Shooting Guard: Jacob Evans, 2018
The Golden State Warriors absolutely wallopped the Cleveland Cavaliers in the 2018 NBA Finals. After absorbing 50 points from LeBron James in an overtime Game 1 win, the Warriors won the next three games to sweep their rivals and win the championship, their third in four seasons. Entering the NBA Draft a few days later, they had the 28th pick and were looking to inject win-now help into their aging rotation.
To that end, they used the pick on Cincinnati guard Jacob Evans. The 6'4" Evans played three seasons with the Bearcats, evolving into a versatile player who could defend, pass, shoot and score.

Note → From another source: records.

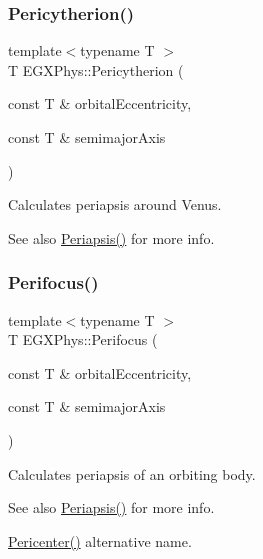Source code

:\subsubsection{\texorpdfstring{Pericytherion()}{Pericytherion()}}
{\footnotesize\ttfamily template$<$typename T $>$ \\
T E\+G\+X\+Phys\+::\+Pericytherion (\begin{DoxyParamCaption}\item[{const T \&}]{orbital\+Eccentricity,  }\item[{const T \&}]{semimajor\+Axis }\end{DoxyParamCaption})}



Calculates periapsis around Venus. 

\begin{DoxySeeAlso}{See also}
\hyperlink{group___periapsis_ga4414ac75539371ec874a3d25cad6c9fe}{Periapsis()} for more info. 
\end{DoxySeeAlso}
\mbox{\label{group___periapsis_gaff62669fb364a245cb85f9a91d8ea71f}} 
\subsubsection{\texorpdfstring{Perifocus()}{Perifocus()}}
{\footnotesize\ttfamily template$<$typename T $>$ \\
T E\+G\+X\+Phys\+::\+Perifocus (\begin{DoxyParamCaption}\item[{const T \&}]{orbital\+Eccentricity,  }\item[{const T \&}]{semimajor\+Axis }\end{DoxyParamCaption})}



Calculates periapsis of an orbiting body. 

\begin{DoxySeeAlso}{See also}
\hyperlink{group___periapsis_ga4414ac75539371ec874a3d25cad6c9fe}{Periapsis()} for more info. 

\hyperlink{group___periapsis_gac4c419a87a5802cf6afc98f50792e99f}{Pericenter()} alternative name. 
\end{DoxySeeAlso}
\mbox{\label{group___periapsis_ga074fecab96b90bebffa512a37e52d90b}}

He shot 37.7 percent from deep in college and was the rare collegian to average at least a steal and a block per game in his final season. He looked like the perfect archetype of a player who could step into a rotation role for the Warriors from day one.
Alas, that was not to be the case, as Evans proved wholly unable to keep up with the speed and athleticism of the NBA. He played 57 games in two seasons with the Warriors, with his career-high just 14 points. He was out of the league after two years. The Warriors tried to eschew upside for a player ready right away, but Evans as a fully-developed player wasn't an NBA player, so the Warriors were caught both ways.
If the Warriors wanted an older rookie on the team to help their backcourt, they would have been much better off drafting Jalen Brunson out of Villanova, who went five picks later to the Dallas Mavericks. In fact, the 2018 second roud was a cornucopia of players who have carved out long NBA careers: Jevon Carter, Devonte' Graham, Mitchell Robinson, Gary Trent Jr., Jarred Vanderbilt, Bruce Brown, De'Anthony Melton and Shake Milton all went in the second round. Any of those players would have been able to contribute to the Warriors over the next feew seasons, but instead they swung and missed on a "sure thing" and it cost them.
Honorable Mentions: Jiri Welsch went 16th overall in the 2002 NBA Draft and lasted just four incomplete seasons in the league; Larry Hennessy went 10th in 1953 and played just 74 total games in two seasons before retiring.